We now wade through the hierarchical HTML structure to find the values of interest to us, namely the year, rating, and title for each of the 100 top TV shows. We’ll do these each, in sequence, finding and cleaning up the values as needed.
UPDATE
Get the ratings first, they’re probably the easiest. If we inspect the rating value on the webpage, we see that it is marked using the imdbRating
CSS class. We use this to find it in the HTML structure. You can see that the text is messed up, so use string commands to fix it. And remember to convert it to a numeric value.
ratings <- page %>%
html_nodes(".imdbRating") %>%
html_text()
ratings[1:10]
## [1] "\n 9.2\n " "\n 9.1\n "
## [3] "\n 9.0\n " "\n 9.0\n "
## [5] "\n 8.9\n " "\n 8.9\n "
## [7] "\n 8.9\n " "\n 8.8\n "
## [9] "\n 8.8\n " "\n 8.8\n "
UPDATE
Get the years next.

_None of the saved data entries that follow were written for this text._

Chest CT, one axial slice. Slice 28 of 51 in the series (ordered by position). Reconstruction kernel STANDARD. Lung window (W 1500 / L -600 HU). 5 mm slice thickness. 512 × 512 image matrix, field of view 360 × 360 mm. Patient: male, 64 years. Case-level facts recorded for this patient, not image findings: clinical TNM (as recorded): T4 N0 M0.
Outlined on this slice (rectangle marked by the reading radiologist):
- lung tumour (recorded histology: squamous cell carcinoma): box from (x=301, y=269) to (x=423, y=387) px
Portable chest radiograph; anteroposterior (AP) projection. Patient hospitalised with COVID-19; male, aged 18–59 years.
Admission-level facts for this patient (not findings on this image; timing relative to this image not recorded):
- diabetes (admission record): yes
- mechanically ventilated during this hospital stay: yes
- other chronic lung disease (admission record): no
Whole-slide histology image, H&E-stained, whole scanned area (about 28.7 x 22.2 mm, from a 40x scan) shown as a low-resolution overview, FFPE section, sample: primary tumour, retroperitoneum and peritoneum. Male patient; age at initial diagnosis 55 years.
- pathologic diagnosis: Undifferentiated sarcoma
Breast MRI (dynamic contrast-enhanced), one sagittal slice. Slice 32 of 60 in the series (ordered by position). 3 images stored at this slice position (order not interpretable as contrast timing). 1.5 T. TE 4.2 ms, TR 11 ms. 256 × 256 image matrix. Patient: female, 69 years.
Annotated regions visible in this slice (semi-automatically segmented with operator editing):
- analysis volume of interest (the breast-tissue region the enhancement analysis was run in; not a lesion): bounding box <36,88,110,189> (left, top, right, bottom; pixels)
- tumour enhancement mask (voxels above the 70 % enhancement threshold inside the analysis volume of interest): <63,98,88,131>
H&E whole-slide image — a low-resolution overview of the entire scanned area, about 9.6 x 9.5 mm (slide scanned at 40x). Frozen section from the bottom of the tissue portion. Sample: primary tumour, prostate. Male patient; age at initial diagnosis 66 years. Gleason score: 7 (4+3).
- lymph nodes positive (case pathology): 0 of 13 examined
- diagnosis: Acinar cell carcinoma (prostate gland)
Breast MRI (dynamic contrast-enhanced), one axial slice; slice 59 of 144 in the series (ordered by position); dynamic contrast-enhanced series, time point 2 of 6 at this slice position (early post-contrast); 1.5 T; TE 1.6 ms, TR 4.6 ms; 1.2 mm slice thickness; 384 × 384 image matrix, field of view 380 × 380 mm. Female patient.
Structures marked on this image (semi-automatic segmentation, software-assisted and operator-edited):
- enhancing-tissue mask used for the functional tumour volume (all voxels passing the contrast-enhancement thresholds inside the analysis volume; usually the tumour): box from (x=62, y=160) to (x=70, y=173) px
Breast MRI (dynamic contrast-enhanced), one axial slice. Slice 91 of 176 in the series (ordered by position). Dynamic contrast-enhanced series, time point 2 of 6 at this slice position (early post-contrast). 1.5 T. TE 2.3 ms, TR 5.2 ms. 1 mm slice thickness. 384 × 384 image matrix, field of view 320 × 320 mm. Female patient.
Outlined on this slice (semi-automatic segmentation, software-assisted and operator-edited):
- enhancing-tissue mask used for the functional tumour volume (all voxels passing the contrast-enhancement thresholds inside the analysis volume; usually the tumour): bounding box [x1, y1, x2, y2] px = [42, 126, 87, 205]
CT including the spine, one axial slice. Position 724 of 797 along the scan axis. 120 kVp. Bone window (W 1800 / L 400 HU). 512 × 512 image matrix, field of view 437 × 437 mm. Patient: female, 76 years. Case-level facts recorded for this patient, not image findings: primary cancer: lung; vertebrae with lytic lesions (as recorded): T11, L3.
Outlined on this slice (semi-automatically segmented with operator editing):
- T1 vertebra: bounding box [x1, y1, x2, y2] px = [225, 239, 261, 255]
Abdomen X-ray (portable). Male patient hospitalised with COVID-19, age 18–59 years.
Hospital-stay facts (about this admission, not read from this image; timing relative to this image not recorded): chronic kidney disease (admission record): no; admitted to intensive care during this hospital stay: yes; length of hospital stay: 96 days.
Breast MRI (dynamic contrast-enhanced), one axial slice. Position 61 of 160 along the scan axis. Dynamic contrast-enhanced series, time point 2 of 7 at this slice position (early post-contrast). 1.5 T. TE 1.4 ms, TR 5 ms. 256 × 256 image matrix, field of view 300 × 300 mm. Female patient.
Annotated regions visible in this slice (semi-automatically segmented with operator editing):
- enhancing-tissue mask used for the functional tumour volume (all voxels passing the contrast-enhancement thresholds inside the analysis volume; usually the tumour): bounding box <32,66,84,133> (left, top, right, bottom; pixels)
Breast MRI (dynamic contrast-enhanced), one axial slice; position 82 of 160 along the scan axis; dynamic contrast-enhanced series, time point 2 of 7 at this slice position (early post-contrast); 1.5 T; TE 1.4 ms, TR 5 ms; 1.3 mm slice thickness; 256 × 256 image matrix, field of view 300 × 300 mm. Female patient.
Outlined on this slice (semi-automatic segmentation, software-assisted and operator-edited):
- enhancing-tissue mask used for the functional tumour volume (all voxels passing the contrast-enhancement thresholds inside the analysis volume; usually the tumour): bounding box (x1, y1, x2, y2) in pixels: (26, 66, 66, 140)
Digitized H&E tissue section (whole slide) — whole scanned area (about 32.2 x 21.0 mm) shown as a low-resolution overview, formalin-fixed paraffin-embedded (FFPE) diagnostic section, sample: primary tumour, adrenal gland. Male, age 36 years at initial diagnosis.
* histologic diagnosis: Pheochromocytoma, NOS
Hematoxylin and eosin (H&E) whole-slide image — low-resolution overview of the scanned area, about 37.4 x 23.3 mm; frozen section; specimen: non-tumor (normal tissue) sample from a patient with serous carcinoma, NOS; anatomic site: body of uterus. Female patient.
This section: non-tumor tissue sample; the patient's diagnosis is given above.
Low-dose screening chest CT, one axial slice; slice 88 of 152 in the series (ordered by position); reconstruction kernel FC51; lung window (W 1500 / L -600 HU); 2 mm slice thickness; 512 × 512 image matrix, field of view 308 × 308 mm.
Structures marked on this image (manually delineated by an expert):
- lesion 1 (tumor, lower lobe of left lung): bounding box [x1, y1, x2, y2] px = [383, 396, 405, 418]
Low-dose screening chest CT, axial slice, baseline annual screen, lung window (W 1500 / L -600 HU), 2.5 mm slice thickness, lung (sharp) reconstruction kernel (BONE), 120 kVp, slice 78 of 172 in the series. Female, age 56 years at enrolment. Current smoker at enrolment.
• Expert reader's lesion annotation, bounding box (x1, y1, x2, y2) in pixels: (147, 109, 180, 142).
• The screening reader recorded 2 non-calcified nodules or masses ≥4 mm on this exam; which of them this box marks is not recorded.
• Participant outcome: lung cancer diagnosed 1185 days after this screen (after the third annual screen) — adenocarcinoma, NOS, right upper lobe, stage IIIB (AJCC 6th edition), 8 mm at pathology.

The year for TV shows is is stored just after the anchor (a
) node for the title, using the class secondaryInfo
. You can now clean up these year strings and convert them to numbers.
years <- page %>%
html_nodes("a+ .secondaryInfo") %>%
html_text()
years[1:10]
## [1] "(1994)" "(1972)" "(1974)" "(2008)" "(1957)" "(1993)" "(2003)" "(1994)"
## [9] "(1966)" "(2001)"
UPDATE
Finally, get the titles. Use the HTML structure inspector to find the class name for the title values, and then clean up the value.
titles <- page %>%
html_nodes(".CORRECT_CLASS_NAME")
titles[1:10]
## {xml_nodeset (0)}
UPDATE
Finally, create a dataframe that contains the data that we’ve collected and add a rank
value. You’ll need to sort these values first, they’re not sorted as the movies were.
tvshows <- tibble(
# Put variables here.
)
# Wrangle the dataset here.
tvshows
## # A tibble: 0 x 0
UPDATE
Find out which, if any, of the top TV shows are from your birth year.
UPDATE
Visualize the average yearly rating as we did in class for the movies.
UPDATE
Count the TV shows in the top 100 per decade. You can visualize this using either a table or a plot.